# What you have to do
Please reproduce, word for word, the lines below from the one containing "Reading left to" through the one containing "2024 to 2025: 6", both included. Give only those lines.

Extracted information below:

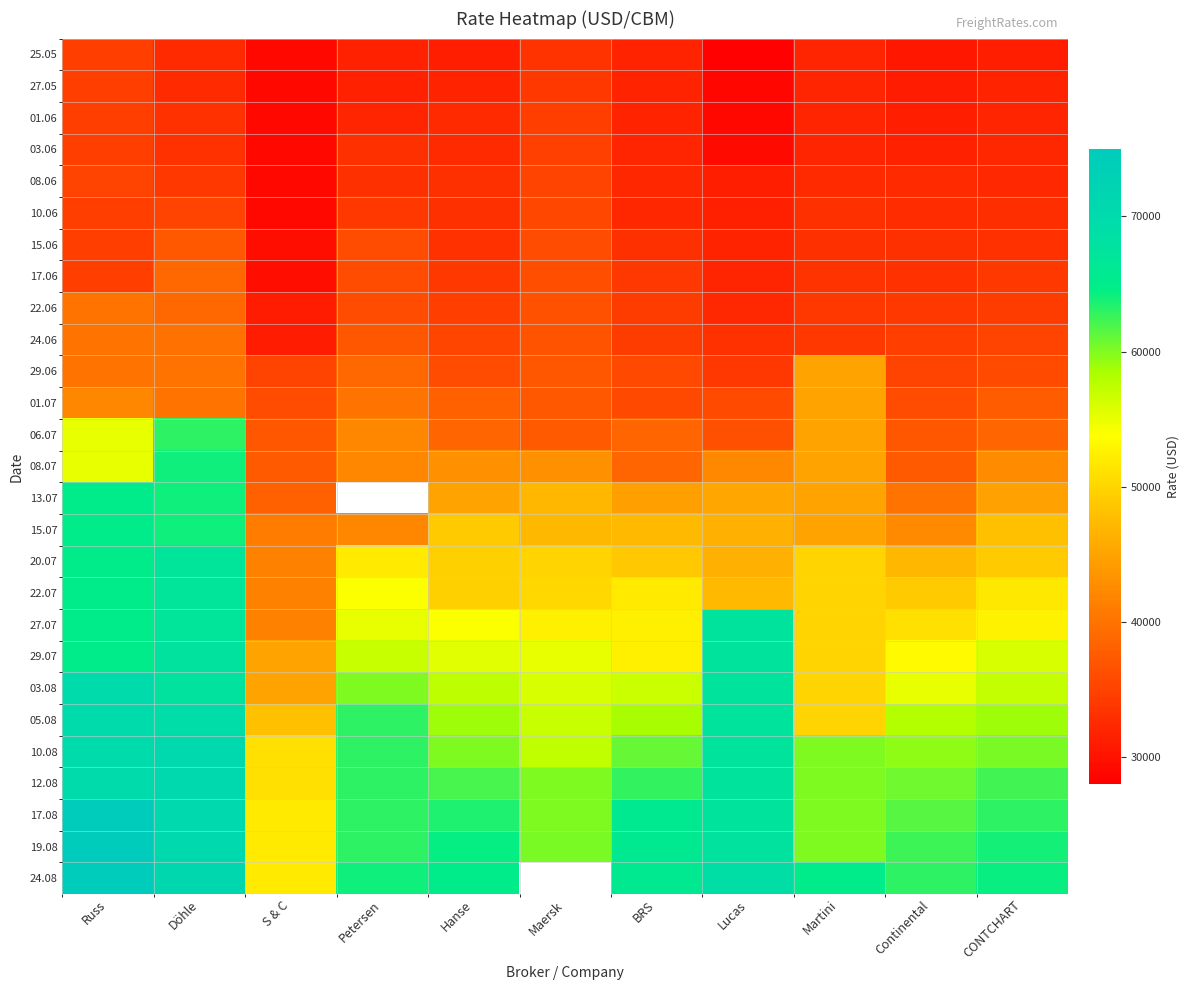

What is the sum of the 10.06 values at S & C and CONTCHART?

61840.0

End of Extracted information.
Extracted information below:

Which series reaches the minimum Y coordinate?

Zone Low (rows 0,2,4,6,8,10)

End of Extracted information.
Extracted information below:

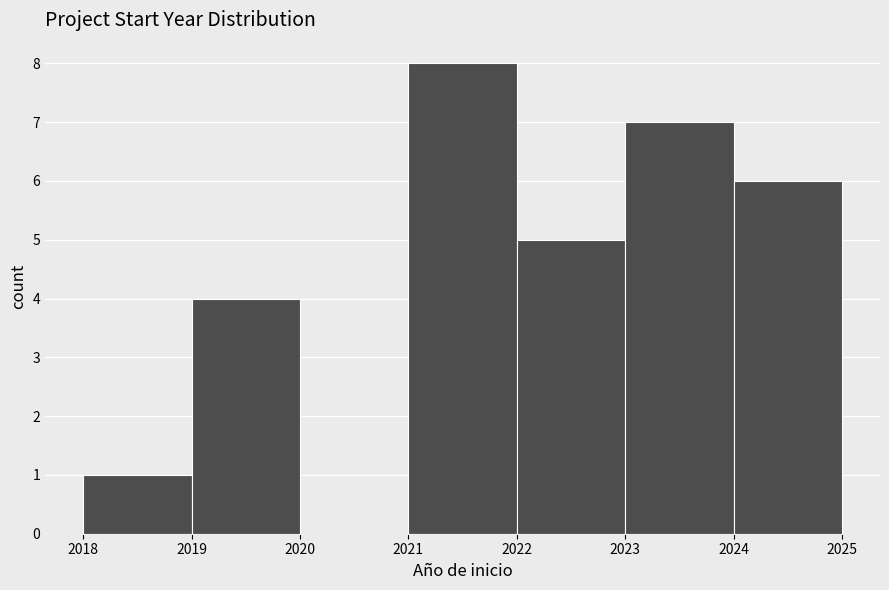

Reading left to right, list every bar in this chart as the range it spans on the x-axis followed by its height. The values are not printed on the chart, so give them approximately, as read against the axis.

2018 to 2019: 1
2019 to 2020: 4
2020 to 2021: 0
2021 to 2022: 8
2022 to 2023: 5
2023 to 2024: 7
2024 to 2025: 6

End of Extracted information.

# Answer below
Reading left to right, list every bar in this chart as the range it spans on the x-axis followed by its height. The values are not printed on the chart, so give them approximately, as read against the axis.

2018 to 2019: 1
2019 to 2020: 4
2020 to 2021: 0
2021 to 2022: 8
2022 to 2023: 5
2023 to 2024: 7
2024 to 2025: 6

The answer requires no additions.